Most of the solar energy reaching the Earth is in the range of visible light, with wavelengths between about 400-700 nm. Each color of visible light has a unique wavelength, and together they make up white light. The shortest wavelengths are on the violet and ultraviolet end of the spectrum, while the longest wavelengths are at the red and infrared end. In between, the colors of the visible spectrum comprise the familiar "ROYGBIV"; red, orange, yellow, green, blue, indigo, and violet.
Water is very effective at absorbing incoming light, so the amount of light penetrating the ocean declines rapidly (is attenuated) with depth (Figure 5.9.2). At 1 m depth, only 45% of the solar energy that falls on the ocean surface remains. At 10 m depth only 16% of the light is still present, and only 1% of the original light is left at 100 m. No light penetrates beyond 1000 m.
In addition to overall attenuation, the oceans absorb the different wavelengths of light at different rates (Figure 5.9.2). The wavelengths at the extreme ends of the visible spectrum are attenuated faster than those wavelengths in the middle. Longer wavelengths are absorbed first; red is absorbed in the upper 10 m, orange by about 40 m, and yellow disappears before 100 m. Shorter wavelengths penetrate further, with blue and green light reaching the deepest depths.
This explains why everything appears blue under water. The colors we perceive depends on the wavelengths of light that are received by our eyes. If an object appears red to us, that is because the object reflects red light but absorbs all of the other colors. So the only color reaching our eyes is red. Under water, blue is the only color of light still available at depth, so that is the only color that can be reflected back to our eyes, and everything has a blue tinge under water. A red object at depth will not appear red to us because there is no red light available to reflect off of the object. Objects in water will only appear as their real colors near the surface where all wavelengths of light are still available, or if the other wavelengths of light are provided artificially, such as by illuminating the object with a dive light.

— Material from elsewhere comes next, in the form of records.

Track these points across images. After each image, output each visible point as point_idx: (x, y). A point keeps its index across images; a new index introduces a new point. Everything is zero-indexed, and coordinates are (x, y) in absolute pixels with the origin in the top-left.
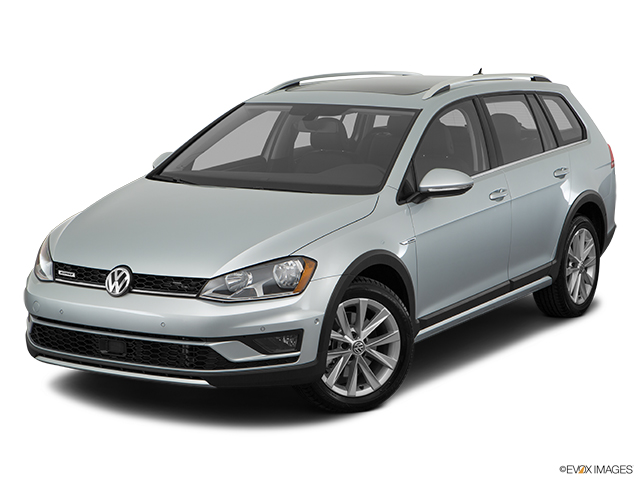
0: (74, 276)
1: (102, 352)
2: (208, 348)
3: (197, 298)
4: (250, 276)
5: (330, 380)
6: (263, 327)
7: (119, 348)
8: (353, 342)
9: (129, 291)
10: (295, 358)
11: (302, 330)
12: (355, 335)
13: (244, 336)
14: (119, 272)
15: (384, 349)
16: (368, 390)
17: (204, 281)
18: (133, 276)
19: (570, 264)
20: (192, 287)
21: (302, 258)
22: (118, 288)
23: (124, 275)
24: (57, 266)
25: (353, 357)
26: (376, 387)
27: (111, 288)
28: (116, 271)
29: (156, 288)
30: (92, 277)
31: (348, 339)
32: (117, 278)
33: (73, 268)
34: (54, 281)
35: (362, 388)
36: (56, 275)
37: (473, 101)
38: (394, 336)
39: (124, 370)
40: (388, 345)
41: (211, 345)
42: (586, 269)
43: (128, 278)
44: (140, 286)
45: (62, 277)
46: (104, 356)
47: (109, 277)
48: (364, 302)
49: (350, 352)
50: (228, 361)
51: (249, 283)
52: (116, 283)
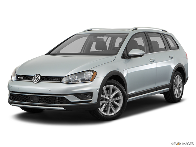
0: (23, 78)
1: (31, 101)
3: (60, 82)
4: (77, 76)
5: (101, 110)
6: (81, 91)
7: (36, 99)
8: (108, 99)
9: (40, 81)
10: (91, 101)
11: (93, 92)
12: (109, 97)
13: (75, 94)
14: (37, 76)
15: (118, 101)
16: (113, 114)
17: (62, 77)
18: (41, 77)
19: (175, 86)
20: (59, 79)
21: (93, 71)
23: (38, 77)
24: (18, 76)
25: (108, 103)
26: (115, 113)
27: (34, 81)
28: (36, 76)
29: (48, 80)
30: (28, 78)
31: (107, 97)
32: (36, 78)
33: (23, 76)
34: (17, 80)
35: (111, 113)
36: (17, 78)
37: (145, 33)
38: (121, 97)
39: (38, 106)
40: (119, 100)
41: (65, 96)
42: (180, 88)
43: (39, 77)
44: (43, 80)
45: (19, 79)
47: (34, 78)
48: (112, 86)
49: (107, 102)
50: (70, 101)
51: (77, 78)
52: (36, 79)
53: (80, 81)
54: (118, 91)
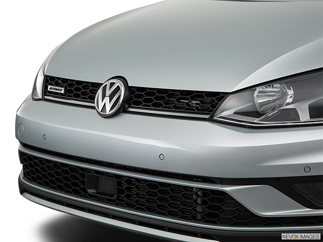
0: (63, 92)
1: (90, 191)
2: (223, 193)
4: (291, 92)
6: (307, 167)
7: (109, 187)
9: (123, 110)
13: (278, 179)
22: (109, 106)
23: (118, 89)
27: (101, 106)
28: (108, 83)
30: (82, 92)
32: (108, 93)
33: (65, 81)
34: (43, 99)
36: (45, 92)
39: (114, 217)
41: (228, 189)
43: (122, 91)
44: (137, 104)
45: (51, 93)
46: (91, 197)
47: (100, 92)
51: (289, 100)
53: (305, 118)
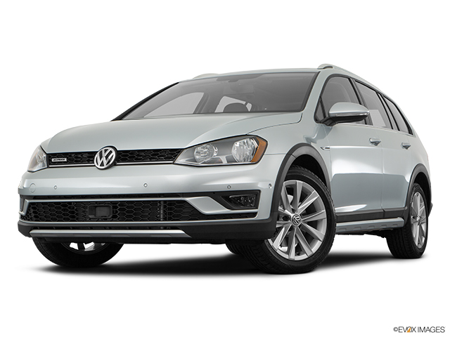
0: (66, 160)
1: (90, 216)
2: (185, 201)
3: (173, 163)
4: (216, 150)
6: (229, 186)
7: (105, 212)
8: (292, 215)
9: (114, 164)
10: (254, 214)
11: (260, 191)
12: (293, 211)
13: (214, 192)
14: (106, 151)
15: (314, 224)
16: (303, 257)
17: (178, 151)
18: (118, 153)
19: (412, 217)
20: (169, 155)
21: (256, 138)
22: (105, 162)
24: (50, 156)
25: (292, 229)
26: (310, 254)
27: (100, 162)
28: (103, 150)
29: (138, 160)
30: (82, 159)
31: (289, 212)
32: (104, 155)
33: (65, 155)
34: (48, 167)
35: (299, 255)
36: (49, 163)
37: (349, 80)
38: (322, 214)
39: (110, 229)
40: (317, 221)
41: (187, 199)
43: (114, 153)
44: (124, 160)
45: (55, 163)
46: (90, 220)
47: (97, 156)
48: (300, 184)
49: (290, 224)
50: (200, 213)
51: (215, 155)
52: (104, 159)
53: (225, 162)
54: (314, 197)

Water in the open ocean appears clear and blue because it contains much less particulate matter, such as phytoplankton or other suspended particles, and the clearer the water, the deeper the light penetration. Blue light penetrates deeply and is scattered by the water molecules, while all other colors are absorbed; thus the water appears blue. On the other hand, coastal water often appears greenish (Figure 5.9.2). Coastal water contains much more suspended silt and algae and microscopic organisms than the open ocean. Many of these organisms, such as phytoplankton, absorb light in the blue and red range through their photosynthetic pigments, leaving green as the dominant wavelength of reflected light. Therefore the higher the phytoplankton concentration in water, the greener it appears. Small silt particles may also absorb blue light, further shifting the color of water away from blue when there are high concentrations of suspended particles.

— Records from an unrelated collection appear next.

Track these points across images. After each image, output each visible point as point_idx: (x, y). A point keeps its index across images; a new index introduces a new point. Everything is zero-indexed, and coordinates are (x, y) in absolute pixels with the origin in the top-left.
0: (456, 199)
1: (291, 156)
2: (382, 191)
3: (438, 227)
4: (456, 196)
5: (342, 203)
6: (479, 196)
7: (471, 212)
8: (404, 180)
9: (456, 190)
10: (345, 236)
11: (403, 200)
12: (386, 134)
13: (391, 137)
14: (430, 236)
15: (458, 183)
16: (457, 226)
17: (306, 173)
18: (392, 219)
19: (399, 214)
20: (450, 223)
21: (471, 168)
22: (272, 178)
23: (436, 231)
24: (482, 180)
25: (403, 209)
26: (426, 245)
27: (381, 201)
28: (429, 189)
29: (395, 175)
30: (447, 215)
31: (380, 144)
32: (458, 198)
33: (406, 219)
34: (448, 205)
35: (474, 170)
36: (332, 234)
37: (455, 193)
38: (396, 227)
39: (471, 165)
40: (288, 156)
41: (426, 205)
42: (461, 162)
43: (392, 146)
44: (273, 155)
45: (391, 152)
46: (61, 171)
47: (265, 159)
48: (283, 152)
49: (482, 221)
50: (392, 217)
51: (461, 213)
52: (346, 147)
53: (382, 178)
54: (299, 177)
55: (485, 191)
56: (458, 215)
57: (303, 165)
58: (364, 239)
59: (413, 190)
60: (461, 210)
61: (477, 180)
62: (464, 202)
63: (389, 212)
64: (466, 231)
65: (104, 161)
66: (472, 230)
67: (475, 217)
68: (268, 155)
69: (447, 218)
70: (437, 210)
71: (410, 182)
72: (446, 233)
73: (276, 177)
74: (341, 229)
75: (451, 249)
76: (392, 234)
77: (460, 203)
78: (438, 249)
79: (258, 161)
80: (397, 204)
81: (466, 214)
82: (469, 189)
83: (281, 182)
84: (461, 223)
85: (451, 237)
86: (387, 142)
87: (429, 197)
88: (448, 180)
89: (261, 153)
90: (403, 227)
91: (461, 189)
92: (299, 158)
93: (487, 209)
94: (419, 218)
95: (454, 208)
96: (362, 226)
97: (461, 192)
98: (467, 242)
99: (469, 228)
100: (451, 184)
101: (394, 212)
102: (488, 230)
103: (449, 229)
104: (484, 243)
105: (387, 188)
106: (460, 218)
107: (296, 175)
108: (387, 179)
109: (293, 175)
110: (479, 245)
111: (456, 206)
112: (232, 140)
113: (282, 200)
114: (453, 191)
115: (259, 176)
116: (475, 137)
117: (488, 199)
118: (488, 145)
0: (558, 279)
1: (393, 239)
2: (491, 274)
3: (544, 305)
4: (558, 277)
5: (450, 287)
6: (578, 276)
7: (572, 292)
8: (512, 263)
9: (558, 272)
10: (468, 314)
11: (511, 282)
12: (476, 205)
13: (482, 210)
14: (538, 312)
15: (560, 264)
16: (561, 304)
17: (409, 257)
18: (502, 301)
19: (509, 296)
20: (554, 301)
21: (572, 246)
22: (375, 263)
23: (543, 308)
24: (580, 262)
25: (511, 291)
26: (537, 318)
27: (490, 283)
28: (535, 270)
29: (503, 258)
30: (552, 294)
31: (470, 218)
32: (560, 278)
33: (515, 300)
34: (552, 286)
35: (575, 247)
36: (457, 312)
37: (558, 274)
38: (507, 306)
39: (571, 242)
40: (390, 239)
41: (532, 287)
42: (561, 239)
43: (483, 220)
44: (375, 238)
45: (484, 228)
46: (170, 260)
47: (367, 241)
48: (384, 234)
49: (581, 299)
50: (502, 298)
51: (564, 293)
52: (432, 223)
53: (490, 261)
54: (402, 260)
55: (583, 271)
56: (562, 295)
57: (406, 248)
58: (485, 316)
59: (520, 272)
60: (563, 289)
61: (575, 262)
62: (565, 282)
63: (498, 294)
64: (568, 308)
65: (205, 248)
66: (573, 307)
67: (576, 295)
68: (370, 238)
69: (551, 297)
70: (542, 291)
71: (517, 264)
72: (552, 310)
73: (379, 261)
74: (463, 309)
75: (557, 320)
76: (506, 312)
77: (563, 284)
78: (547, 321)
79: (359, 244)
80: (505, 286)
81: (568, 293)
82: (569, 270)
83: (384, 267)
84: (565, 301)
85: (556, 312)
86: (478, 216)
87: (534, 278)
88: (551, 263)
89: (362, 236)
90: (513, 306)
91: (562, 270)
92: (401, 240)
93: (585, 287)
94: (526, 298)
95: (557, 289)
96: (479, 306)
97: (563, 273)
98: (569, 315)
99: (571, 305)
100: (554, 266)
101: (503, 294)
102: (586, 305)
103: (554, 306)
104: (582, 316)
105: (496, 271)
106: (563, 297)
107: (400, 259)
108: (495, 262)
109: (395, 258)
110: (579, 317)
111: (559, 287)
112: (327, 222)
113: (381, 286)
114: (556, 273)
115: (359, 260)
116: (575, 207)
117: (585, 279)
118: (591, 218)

The ocean can be divided into depth layers depending on the amount of light penetration, as discussed in section 1.3 (Figure 5.9.3). The upper 200 m is referred to as the photic or euphotic zone. This represents the region where enough light can penetrate to support photosynthesis, and it corresponds to the epipelagic zone. From 200-1000 m lies the dysphotic zone, or the twilight zone (corresponding with the mesopelagic zone). There is still some light at these depths, but not enough to support photosynthesis. Below 1000 m is the aphotic (or midnight) zone, where no light penetrates. This region includes the majority of the ocean volume, which exists in complete darkness.